_About this task:_ Copy the lines below word for word, leaving out the pictures.
------------------------------------------------
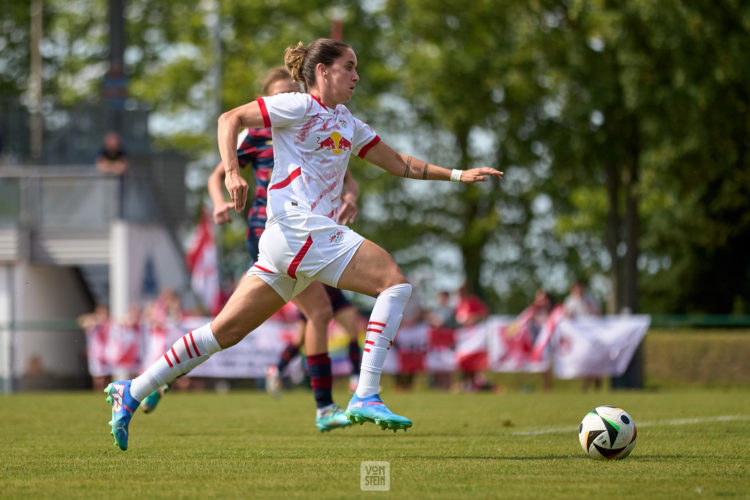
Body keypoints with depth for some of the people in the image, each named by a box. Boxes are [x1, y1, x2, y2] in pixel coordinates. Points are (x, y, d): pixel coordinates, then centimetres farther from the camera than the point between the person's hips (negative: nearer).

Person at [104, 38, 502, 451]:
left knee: (227, 330, 5)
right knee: (395, 282, -15)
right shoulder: (299, 107, -1)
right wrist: (232, 173, -16)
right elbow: (229, 119, -3)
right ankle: (365, 397, -22)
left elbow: (399, 164, 30)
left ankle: (131, 392, 7)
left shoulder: (347, 125, 24)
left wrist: (456, 175, 24)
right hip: (297, 226, -9)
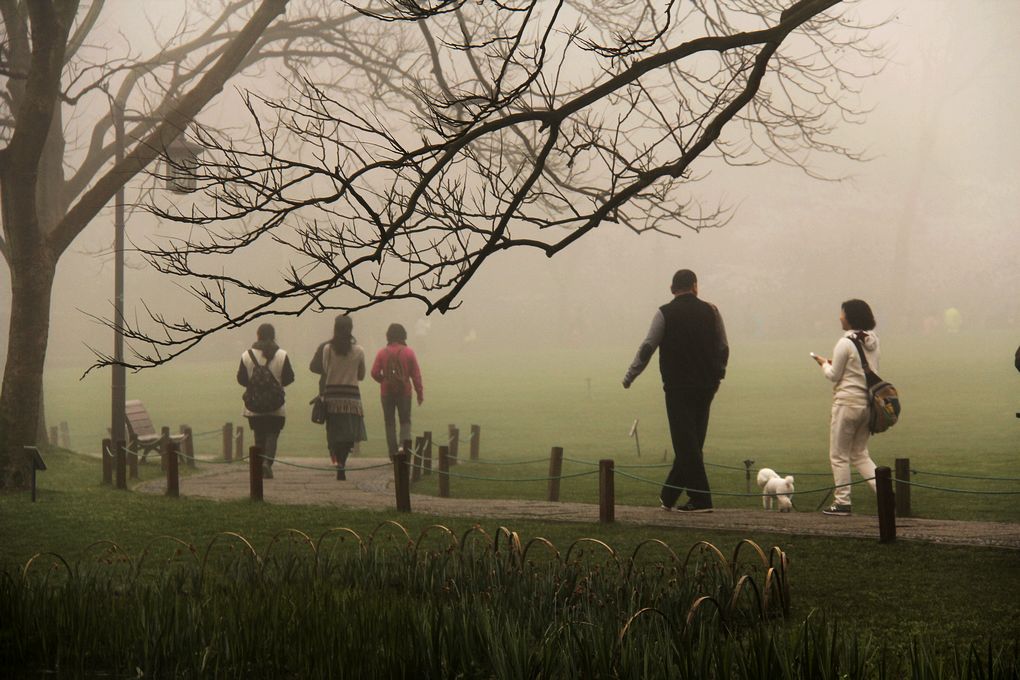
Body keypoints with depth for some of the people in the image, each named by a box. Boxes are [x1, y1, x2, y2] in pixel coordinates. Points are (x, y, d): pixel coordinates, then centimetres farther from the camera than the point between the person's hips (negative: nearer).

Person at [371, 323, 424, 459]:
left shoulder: (382, 353, -2)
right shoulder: (408, 352, -3)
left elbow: (375, 373, -5)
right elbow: (416, 374, -3)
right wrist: (420, 392, 3)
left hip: (387, 392, 0)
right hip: (404, 391, 0)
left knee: (390, 422, 7)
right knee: (405, 420, 10)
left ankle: (393, 451, 5)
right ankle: (405, 441, -17)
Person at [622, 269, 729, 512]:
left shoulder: (665, 313, -4)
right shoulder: (711, 312, 6)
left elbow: (647, 347, -5)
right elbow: (724, 348, 9)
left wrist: (630, 376, 4)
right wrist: (717, 375, 23)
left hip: (678, 387, -4)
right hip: (706, 387, 4)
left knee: (686, 443, -2)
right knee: (692, 443, 13)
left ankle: (701, 499, -8)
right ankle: (668, 496, 21)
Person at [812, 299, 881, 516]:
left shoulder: (845, 343, -14)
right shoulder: (872, 341, 8)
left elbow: (834, 375, -9)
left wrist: (824, 364, 11)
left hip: (847, 402, -7)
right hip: (869, 402, 7)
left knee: (839, 455, 5)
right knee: (860, 454, 17)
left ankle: (842, 502, 7)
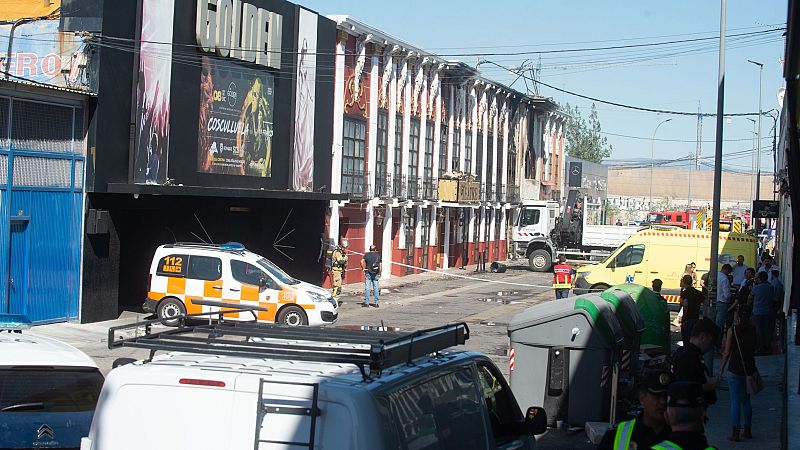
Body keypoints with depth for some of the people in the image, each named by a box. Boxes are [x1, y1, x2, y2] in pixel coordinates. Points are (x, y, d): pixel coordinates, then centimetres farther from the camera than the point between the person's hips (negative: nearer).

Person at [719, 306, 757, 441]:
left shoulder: (733, 330, -10)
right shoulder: (753, 330, -1)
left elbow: (727, 352, -7)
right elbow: (754, 349, 6)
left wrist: (721, 368, 1)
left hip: (735, 370, -4)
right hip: (749, 369, 4)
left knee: (735, 401, 0)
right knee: (746, 400, 16)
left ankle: (735, 432, -1)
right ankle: (747, 430, 22)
------------------------------------------------
_Finished exercise:_
Body keypoints with depth for some of the people in the image, each named by a box. Boxes are [x1, y1, x2, y2] in pixel coordinates. Points are (x, y, d): pixel coordinates, then centimetres farther from the camera than the point between the person's hips (negative: nearer).

Person at [104, 38, 502, 451]:
left knee: (227, 330, 5)
right knee: (395, 282, -15)
right shoulder: (299, 107, -1)
right wrist: (232, 173, -16)
right elbow: (229, 119, -3)
right ankle: (365, 397, -22)
left elbow: (399, 164, 30)
left ankle: (131, 392, 7)
left shoulder: (347, 125, 24)
left wrist: (456, 175, 24)
right hip: (297, 226, -9)
Body keypoints with depth for some of the people in the image, each named by a box. Boxes are [x1, y1, x2, y2] in pixel coordinates. Points are (x, y, d): pixel coordinates, then centimetres farther from the camera than the point between the person's hips (negative: nearer).

Person at [371, 323, 424, 459]:
left shoulder: (382, 353, -2)
right shoulder: (408, 352, -3)
left elbow: (375, 373, -5)
right elbow: (416, 374, -3)
right wrist: (420, 392, 3)
left hip: (387, 392, 0)
right hip: (404, 391, 0)
left knee: (390, 422, 7)
right knee: (405, 420, 10)
left ankle: (393, 451, 5)
right ankle: (405, 441, -17)
Person at [622, 269, 729, 512]:
left shoulder: (665, 313, -4)
right shoulder: (711, 312, 6)
left elbow: (647, 347, -5)
right elbow: (724, 348, 9)
left wrist: (630, 376, 4)
right wrist: (717, 375, 23)
left hip: (678, 387, -4)
right hip: (706, 387, 4)
left knee: (686, 443, -2)
right knee: (692, 443, 13)
left ankle: (701, 499, -8)
right ankle: (668, 496, 21)
Person at [812, 299, 881, 516]:
left shoulder: (845, 343, -14)
right shoulder: (872, 341, 8)
left elbow: (834, 375, -9)
left wrist: (824, 364, 11)
left hip: (847, 402, -7)
right hip: (869, 402, 7)
left knee: (839, 455, 5)
right knee: (860, 454, 17)
left ankle: (842, 502, 7)
Body keypoints with depth for some of the people in the image, each named by a box. Boxes are [x1, y1, x2, y2] in pixel coordinates. Points are (x, y, d): pixel coordinates, then centimetres farther from the camera than the point between the person's hips (negative: nearer).

Person at [719, 306, 757, 441]:
left shoulder: (733, 330, -10)
right shoulder: (753, 330, -1)
left elbow: (727, 352, -7)
right elbow: (754, 349, 6)
left wrist: (721, 368, 1)
left hip: (735, 370, -4)
right hip: (749, 369, 4)
left knee: (735, 401, 0)
right knee: (746, 400, 16)
left ankle: (735, 432, -1)
right ankle: (747, 430, 22)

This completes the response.